INSTRUCTIONS FOR THE TASK:
How many lines of the listing below hold the word "Sinne"? Answer with the number alone.

MATERIAL FOR THIS TASK:
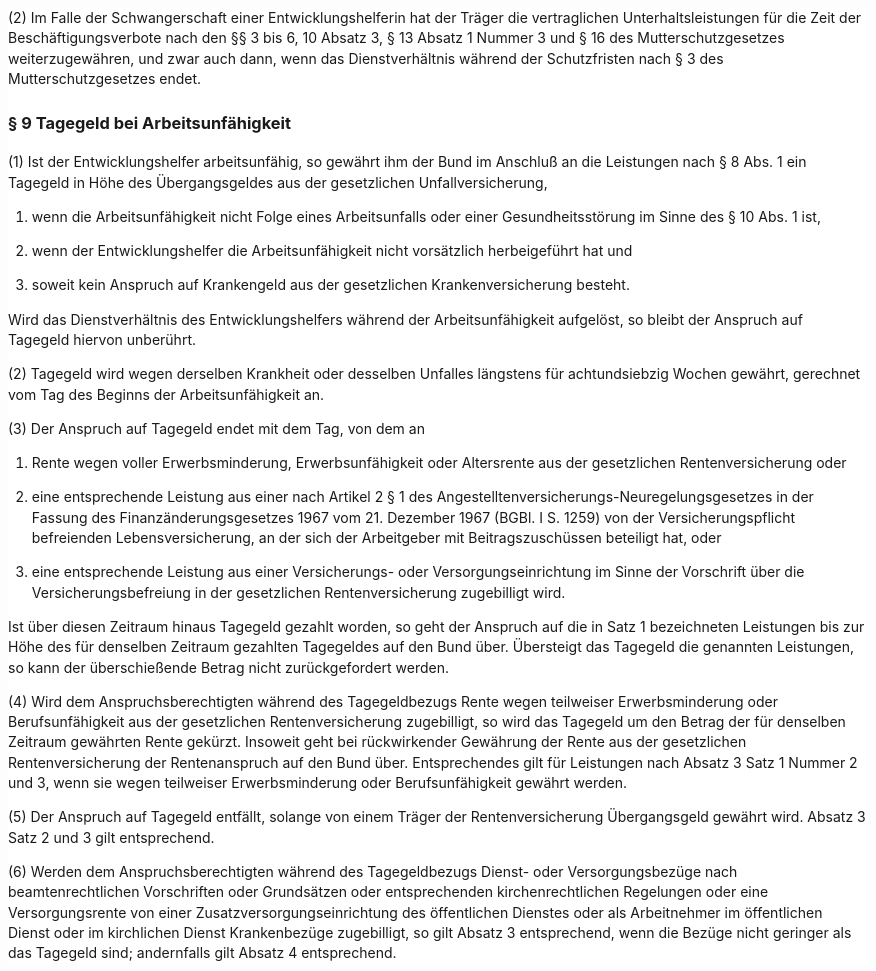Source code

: (2) Im Falle der Schwangerschaft einer Entwicklungshelferin hat der Träger die vertraglichen Unterhaltsleistungen für die Zeit der Beschäftigungsverbote nach den §§ 3 bis 6, 10 Absatz 3, § 13 Absatz 1 Nummer 3 und § 16 des Mutterschutzgesetzes weiterzugewähren, und zwar auch dann, wenn das Dienstverhältnis während der Schutzfristen nach § 3 des Mutterschutzgesetzes endet.


### § 9 Tagegeld bei Arbeitsunfähigkeit

(1) Ist der Entwicklungshelfer arbeitsunfähig, so gewährt ihm der Bund im Anschluß an die Leistungen nach § 8 Abs. 1 ein Tagegeld in Höhe des Übergangsgeldes aus der gesetzlichen Unfallversicherung,

1.  wenn die Arbeitsunfähigkeit nicht Folge eines Arbeitsunfalls oder einer Gesundheitsstörung im Sinne des § 10 Abs. 1 ist,


2.  wenn der Entwicklungshelfer die Arbeitsunfähigkeit nicht vorsätzlich herbeigeführt hat und


3.  soweit kein Anspruch auf Krankengeld aus der gesetzlichen Krankenversicherung besteht.



Wird das Dienstverhältnis des Entwicklungshelfers während der Arbeitsunfähigkeit aufgelöst, so bleibt der Anspruch auf Tagegeld hiervon unberührt.

(2) Tagegeld wird wegen derselben Krankheit oder desselben Unfalles längstens für achtundsiebzig Wochen gewährt, gerechnet vom Tag des Beginns der Arbeitsunfähigkeit an.

(3) Der Anspruch auf Tagegeld endet mit dem Tag, von dem an

1.  Rente wegen voller Erwerbsminderung, Erwerbsunfähigkeit oder Altersrente aus der gesetzlichen Rentenversicherung oder


2.  eine entsprechende Leistung aus einer nach Artikel 2 § 1 des Angestelltenversicherungs-Neuregelungsgesetzes in der Fassung des Finanzänderungsgesetzes 1967 vom 21. Dezember 1967 (BGBl. I S. 1259) von der Versicherungspflicht befreienden Lebensversicherung, an der sich der Arbeitgeber mit Beitragszuschüssen beteiligt hat, oder


3.  eine entsprechende Leistung aus einer Versicherungs- oder Versorgungseinrichtung im Sinne der Vorschrift über die Versicherungsbefreiung in der gesetzlichen Rentenversicherung zugebilligt wird.



Ist über diesen Zeitraum hinaus Tagegeld gezahlt worden, so geht der Anspruch auf die in Satz 1 bezeichneten Leistungen bis zur Höhe des für denselben Zeitraum gezahlten Tagegeldes auf den Bund über. Übersteigt das Tagegeld die genannten Leistungen, so kann der überschießende Betrag nicht zurückgefordert werden.

(4) Wird dem Anspruchsberechtigten während des Tagegeldbezugs Rente wegen teilweiser Erwerbsminderung oder Berufsunfähigkeit aus der gesetzlichen Rentenversicherung zugebilligt, so wird das Tagegeld um den Betrag der für denselben Zeitraum gewährten Rente gekürzt. Insoweit geht bei rückwirkender Gewährung der Rente aus der gesetzlichen Rentenversicherung der Rentenanspruch auf den Bund über. Entsprechendes gilt für Leistungen nach Absatz 3 Satz 1 Nummer 2 und 3, wenn sie wegen teilweiser Erwerbsminderung oder Berufsunfähigkeit gewährt werden.

(5) Der Anspruch auf Tagegeld entfällt, solange von einem Träger der Rentenversicherung Übergangsgeld gewährt wird. Absatz 3 Satz 2 und 3 gilt entsprechend.

(6) Werden dem Anspruchsberechtigten während des Tagegeldbezugs Dienst- oder Versorgungsbezüge nach beamtenrechtlichen Vorschriften oder Grundsätzen oder entsprechenden kirchenrechtlichen Regelungen oder eine Versorgungsrente von einer Zusatzversorgungseinrichtung des öffentlichen Dienstes oder als Arbeitnehmer im öffentlichen Dienst oder im kirchlichen Dienst Krankenbezüge zugebilligt, so gilt Absatz 3 entsprechend, wenn die Bezüge nicht geringer als das Tagegeld sind; andernfalls gilt Absatz 4 entsprechend.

ANSWER SECTION:
2